This was an idea that held little attraction for me. Even then, in my state of relatively blissful ignorance, I knew that St. Barths, which lay about ten miles offshore from my comfortably dowdy island, was not somewhere I could ever be happy. I knew from previous day trips that a hamburger and a beer cost fifty bucks—that there was no indigenous culture to speak of, that it was the very height of the holiday season and the island, not my scene in the best of circumstances, would be choked with every high-profile douche, Euro-douche, wannabe, and oligarch with a mega-yacht. I knew enough of the place to know that St. Barths was not for me.
I made obliging, generically willing-sounding noises, fairly secure in the assumption that every rental car and hotel room on the island had been booked solid. A few calls confirmed this to be the case, and I felt that surely she’d drop the idea.
She would in no way, she insisted, be deterred by insignificant details like no place to stay and no way to get there. There was a house. Russian friends. Everything would work out.
It certainly wasn’t love that compelled me to abandon all good sense and go somewhere I already hated with somebody I barely knew into circumstances of great uncertainty. It was not a period of my life marked by good decisions, but in agreeing to “pop over” to St. Barths, I’d made a particular whopper of a wrong turn—a plunge into the true heart of darkness. Maybe I saw it at the time as the path of least resistance, maybe I even thought there was indeed some small possibility of a “good time”—but I surely had reason to know better. I
We took a small propeller plane the ten minutes or so across the water, landing at the airport with no ride, no plans, no friends I was aware of, and no place to stay. A famous guy said hello to my friend by the luggage carousel. They exchanged witty banter. He did not, however, offer to let us crash at his place. There were no taxis in sight.
From a comfortable rented villa on a nice island, where—despite my nightly flirtations with vehicular homicide and suicide—I was at least able to swim, eat and drink fairly cheaply, and eventually sleep securely in my own bed, I now found myself suddenly homeless. Worse, my partner, as I quickly discovered, was a spoiled, drunk, and frequently raving paranoid-schizophrenic.
And cokehead. Did I mention that?
Any pretense that mysterious Russian friends with a villa would be there for us had somehow dematerialized somewhere on the flight over. Similar departures from reality would become a regular feature of the next few days. After a long time, we found a taxi to a hotel—where, once the staff laid eyes on my mysterious but increasingly mad companion, a room was hastily made available for a night.
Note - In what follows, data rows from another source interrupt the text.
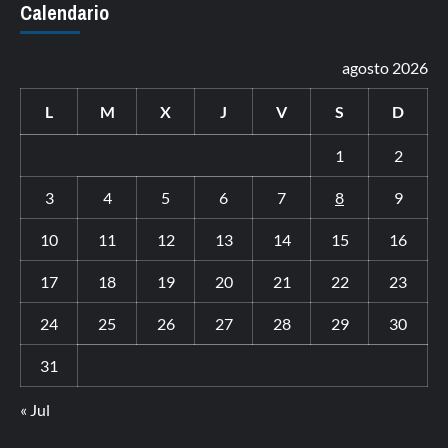
Calendario
agosto 2026
L
M
X
J
V
S
D
1
2
3
4
5
6
7
8
9
10
11
12
13
14
15
16
17
18
19
20
21
22
23
24
25
26
27
28
29
30
31
« Jul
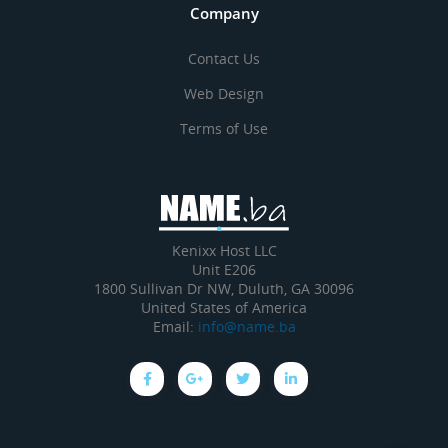
Company
Contact Us
Web Design
Terms of Use
Kenixx Host LLC
Unit E206
1800 Sullivan Dr NW, Duluth, GA 30096
United States of America
Email:
info@name.ba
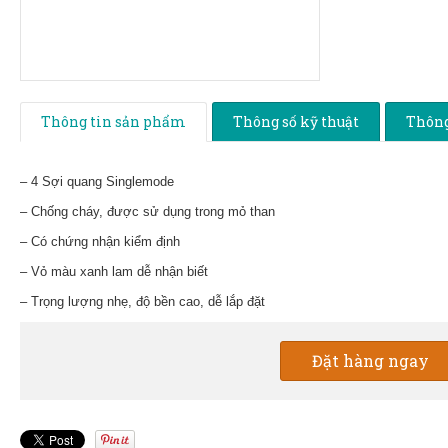
Thông tin sản phẩm
Thông số kỹ thuật
Thông
– 4 Sợi quang Singlemode
– Chống cháy, được sử dụng trong mỏ than
– Có chứng nhận kiểm định
– Vỏ màu xanh lam dễ nhận biết
– Trọng lượng nhẹ, độ bền cao, dễ lắp đặt
Đặt hàng ngay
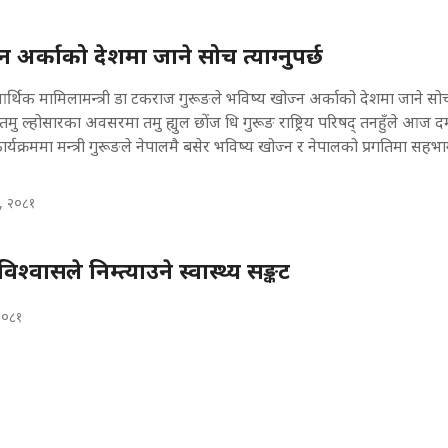
न अर्काको देशमा जाने सोच त्याग्नुपर्छ
्थिक मामिलामन्त्री डा टकराज गुरूङले भविष्य खोज्न अर्काको देशमा जाने सोच त्य
ु ल्होसारका अवसरमा तमु ह्युल छोंज धि गुरूङ राष्ट्रिय परिषद् तनहुँले आज 
यक्रममा मन्त्री गुरूङले नेपालमै बसेर भविष्य खोज्न र नेपालको प्रगतिमा सहभा
, २०८१
िश्वासले निम्त्याउने स्वास्थ्य सङ्कट
 २०८१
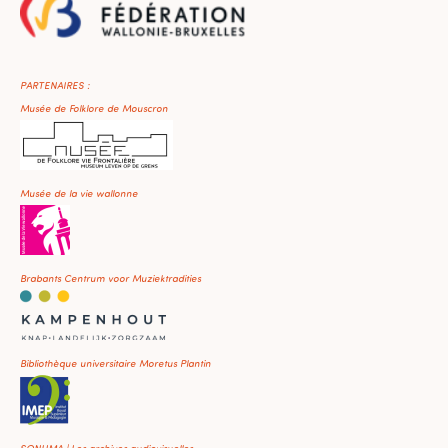
PARTENAIRES :
Musée de Folklore de Mouscron
Musée de la vie wallonne
Brabants Centrum voor Muziektradities
Bibliothèque universitaire Moretus Plantin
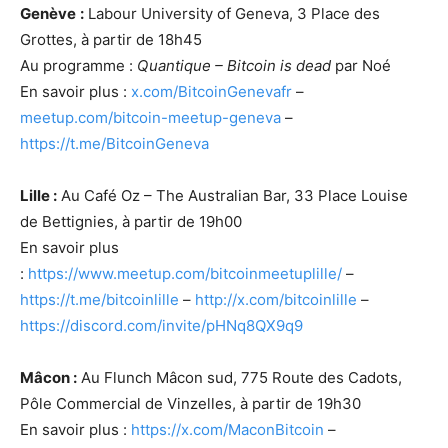
Genève
:
Labour University of Geneva, 3 Place des
Grottes, à partir de 18h45
Au programme :
Quantique – Bitcoin is dead
par Noé
En savoir plus :
x.com/BitcoinGenevafr
–
meetup.com/bitcoin-meetup-geneva
–
https://t.me/BitcoinGeneva
Lille :
Au Café Oz – The Australian Bar, 33 Place Louise
de Bettignies, à partir de 19h00
En savoir plus
:
https://www.meetup.com/bitcoinmeetuplille/
–
https://t.me/bitcoinlille
–
http://x.com/bitcoinlille
–
https://discord.com/invite/pHNq8QX9q9
Mâcon :
Au Flunch Mâcon sud, 775 Route des Cadots,
Pôle Commercial de Vinzelles, à partir de 19h30
En savoir plus :
https://x.com/MaconBitcoin
–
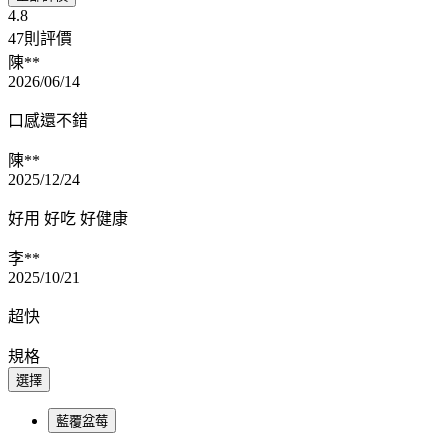
4.8
47則評價
陳**
2026/06/14
口感還不錯
陳**
2025/12/24
好用 好吃 好健康
李**
2025/10/21
超快
規格
選擇
藍覆盆莓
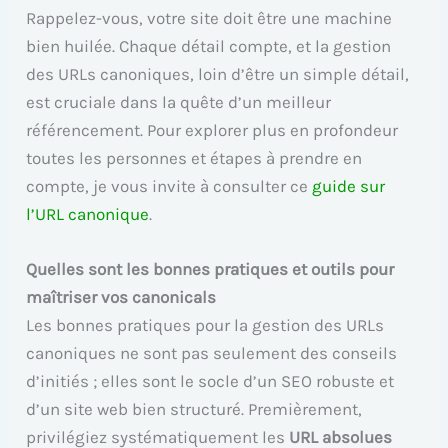
Rappelez-vous, votre site doit être une machine
bien huilée. Chaque détail compte, et la gestion
des URLs canoniques, loin d’être un simple détail,
est cruciale dans la quête d’un meilleur
référencement. Pour explorer plus en profondeur
toutes les personnes et étapes à prendre en
compte, je vous invite à consulter ce
guide sur
l’URL canonique
.
Quelles sont les bonnes pratiques et outils pour
maîtriser vos canonicals
Les bonnes pratiques pour la gestion des URLs
canoniques ne sont pas seulement des conseils
d’initiés ; elles sont le socle d’un SEO robuste et
d’un site web bien structuré. Premièrement,
privilégiez systématiquement les
URL absolues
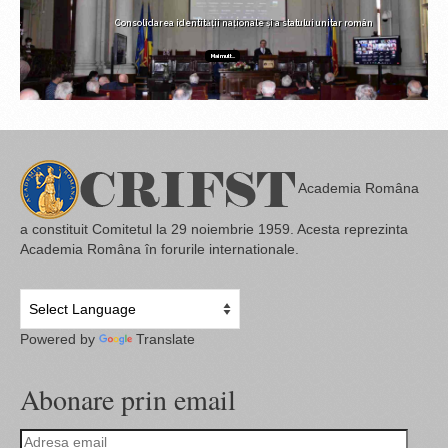
Consolidarea identității naționale și a statului unitar român
Mai mult...
Academia Româna
a constituit Comitetul la 29 noiembrie 1959. Acesta reprezinta
Academia Româna în forurile internationale.
Powered by
Translate
Abonare prin email
Adresa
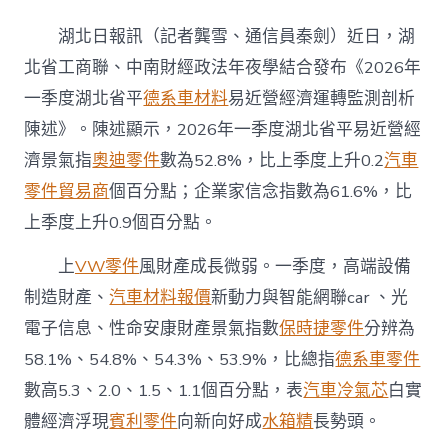
北
一
湖北日報訊（記者龔雪、通信員秦劍）近日，湖
季
度
北省工商聯、中南財經政法年夜學結合發布《2026年
平
一季度湖北省平
德系車材料
易近營經濟運轉監測剖析
易
近
陳述》。陳述顯示，2026年一季度湖北省平易近營經
營
濟景氣指
奧迪零件
數為52.8%，比上季度上升0.2
汽車
經
濟
零件貿易商
個百分點；企業家信念指數為61.6%，比
運
上季度上升0.9個百分點。
轉
穩
OSDER
上
VW零件
風財產成長微弱。一季度，高端設備
奧
制造財產、
汽車材料報價
新動力與智能網聯car 、光
斯
德
電子信息、性命安康財產景氣指數
保時捷零件
分辨為
汽
58.1%、54.8%、54.3%、53.9%，比總指
德系車零件
車
零
數高5.3、2.0、1.5、1.1個百分點，表
汽車冷氣芯
白實
件
體經濟浮現
賓利零件
向新向好成
水箱精
長勢頭。
中
向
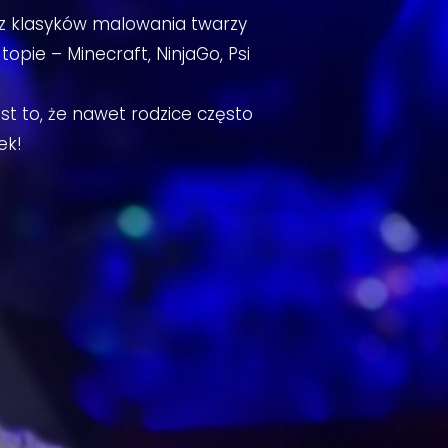
cz klasyków malowania twarzy
topie – Minecraft, NinjaGo, Psi
t to, że nawet rodzice często
ek!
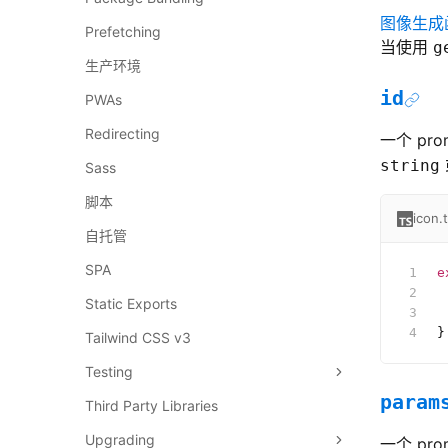
图像生成函
Prefetching
当使用
g
生产环境
id
PWAs
Redirecting
一个 pr
string
Sass
脚本
icon.
自托管
SPA
e
 
Static Exports
 
}
Tailwind CSS v3
Testing
param
Third Party Libraries
Upgrading
一个 p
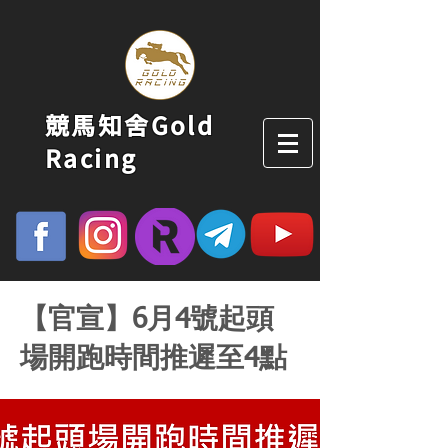
競馬知舍Gold
Racing
【官宣】6月4號起頭
場開跑時間推遲至4點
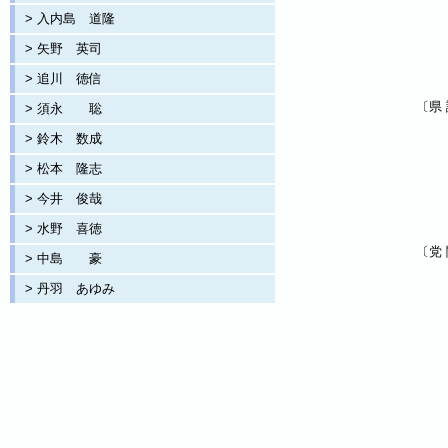
> 入内島 道隆
> 矢野 英司
> 追川 徳信
〔県 
> 須永 聡
> 鈴木 数成
> 松本 隆志
> 今井 俊哉
> 水野 喜徳
〔党 
> 中島 豪
> 丹羽 あゆみ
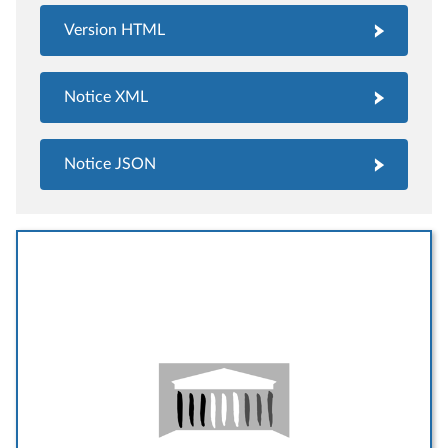
Version HTML
Notice XML
Notice JSON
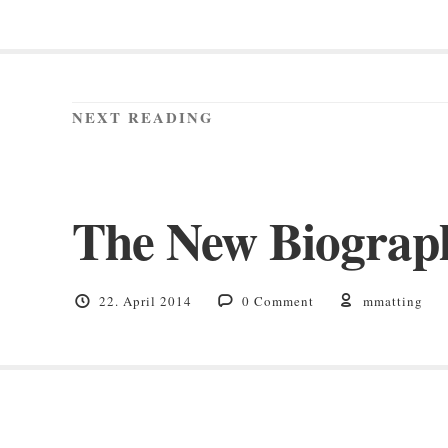
NEXT READING
The New Biograph
22. April 2014
0 Comment
mmatting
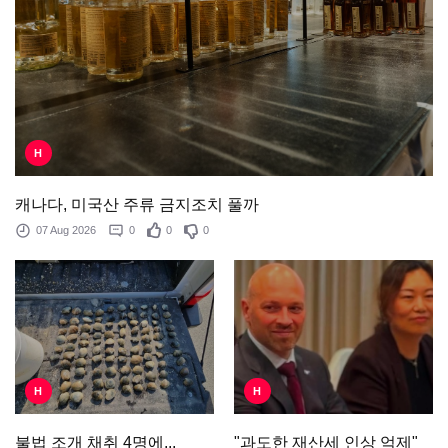
H
캐나다, 미국산 주류 금지조치 풀까
07 Aug 2026
0
0
0
H
H
"과도한 재산세 인상 억제"
불법 조개 채취 4명에...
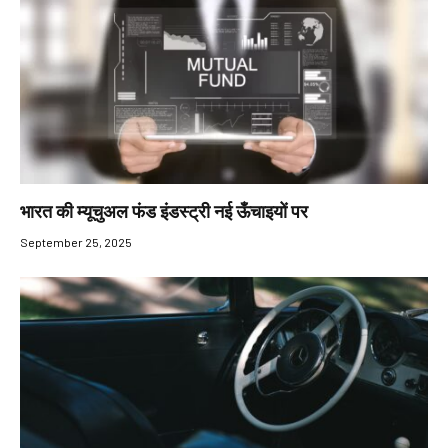
भारत की म्यूचुअल फंड इंडस्ट्री नई ऊँचाइयों पर
September 25, 2025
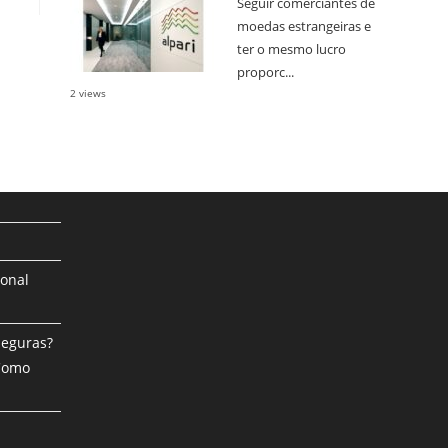
Seguir comerciantes de
moedas estrangeiras e
ter o mesmo lucro
proporc...
2 views
ional
Seguras?
 Como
A very expensive room.
One of the things I’d forgotten about seriously wealthy people, something I’d noticed during a brief previous exposure in college, was that the old-school, old-money kind of rich people? Those motherfuckers don’t pay for shit. They don’t carry cash—and even credit cards seem always to be…somewhere else, as if whatever small sums as might be needed are beneath notice or discussion. Better
By now, I was a prisoner of her escalating and downright scary mood swings and generally bad craziness. She’d turn on a dime from witty and affectionate to hissing, spitting psychotic. One minute we’d be having overpriced mojitos on a lovely beach, the next, she’d be raging at the manager, accusing the busboy—or whoever was at hand—of stealing her cell phone. Fact was, she constantly misplaced her cell phone, her purse, anything of value she had. She’d get sloshed, forgetful, impulsively run off to dance, to search for coke, to say hello to an old friend—and she’d lose track of shit. She’d forget where she’d put things—if she’d ever had them in the first place.
I am not a fan of people who abuse service staff. In fact, I find it intolerable. It’s an unpardonable sin as far as I’m concerned, taking out personal business or some other kind of dissatisfaction on a waiter or busboy. From the first time I saw that, our relationship was essentially over. She accused me of “caring about waiters more than I cared about her,” and she was right. From that point on, I was babysitting a madwoman—feeling obliged only to get her crazy ass on a plane and back to England as quickly as possible and with as little damage done as could be managed. I’d gotten her here, allowed this to happen, it was impingent on me, I felt, to at least get her back in one piece. This was easier said than done.